When using spark dataframe, when the cast( ) function was called as decimal(38,16), however, as a result, it calculated not up to 16 decimal places, but up to 14 characters and filled the rest with zeros
The code of the unit is presented below:
avg(
when((col("a.is_debtor") == 1) & (col("a.is_kk") == 0) & (col("a.is_open") == 0),
datediff(col("a.date_end_plan"), col("a.date_end_fact")) / (365.25 / 12)
)
).cast(DecimalType(38, 20)).alias("loan_avg_plan_fact_closed_mm_cnt")
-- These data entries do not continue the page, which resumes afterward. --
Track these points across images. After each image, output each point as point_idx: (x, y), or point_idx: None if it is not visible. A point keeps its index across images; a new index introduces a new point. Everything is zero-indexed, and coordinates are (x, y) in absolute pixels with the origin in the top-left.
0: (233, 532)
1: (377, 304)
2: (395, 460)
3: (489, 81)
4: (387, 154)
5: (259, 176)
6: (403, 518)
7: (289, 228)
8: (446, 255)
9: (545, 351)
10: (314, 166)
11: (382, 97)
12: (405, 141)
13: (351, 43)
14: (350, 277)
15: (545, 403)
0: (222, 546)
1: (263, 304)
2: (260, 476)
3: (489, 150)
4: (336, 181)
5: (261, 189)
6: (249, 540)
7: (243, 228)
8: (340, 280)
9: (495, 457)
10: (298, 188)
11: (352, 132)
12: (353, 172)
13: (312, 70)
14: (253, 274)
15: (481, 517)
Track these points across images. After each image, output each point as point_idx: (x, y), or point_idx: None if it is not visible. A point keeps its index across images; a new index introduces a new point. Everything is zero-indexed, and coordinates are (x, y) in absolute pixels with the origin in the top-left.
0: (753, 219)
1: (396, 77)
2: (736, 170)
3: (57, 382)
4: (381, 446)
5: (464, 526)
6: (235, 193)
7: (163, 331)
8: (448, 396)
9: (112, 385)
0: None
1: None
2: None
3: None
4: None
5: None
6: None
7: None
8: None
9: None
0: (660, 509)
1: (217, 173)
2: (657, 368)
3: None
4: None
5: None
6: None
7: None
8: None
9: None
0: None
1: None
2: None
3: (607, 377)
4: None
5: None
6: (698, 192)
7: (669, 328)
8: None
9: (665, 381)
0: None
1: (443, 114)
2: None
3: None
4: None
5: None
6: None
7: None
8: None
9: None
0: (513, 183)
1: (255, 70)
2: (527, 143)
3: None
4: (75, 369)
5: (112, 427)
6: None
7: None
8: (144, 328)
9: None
As a result , the following result is output:
|loan_avg_plan_fact_closed_mm_cnt|
+--------------------------------+
|19.3593429158110900
+--------------------------------+
However, the result should look like this:
|loan_avg_plan_fact_closed_mm_cnt|
+--------------------------------+
|19.3593429158110870
+--------------------------------+
I tried to put CAST in any possible place in the code, but to no avail. Interestingly, if you remove the division by (365.25/ 12), the result will be correct.Please help me, I have been struggling with this error for a week
You've likely already identified the problem, proving it would be difficult without a sample reproducible case.
(365.12/12) is a DoubleType not a DecimalType. Convert it to a Decimal with another cast around it of 38,20 to keep everything Decimal.
If this isn't the solution your best best is to show the actual expression used (sometimes the string df.explain(true) is enough), use a debug on the DF and look through the query plans, this will show where casts are being added. Often you'll see extra casts added around your casts by some of the Spark internal rules on decimal handling (e.g. to prevent overflows etc.). These have also changed as part of 3.4.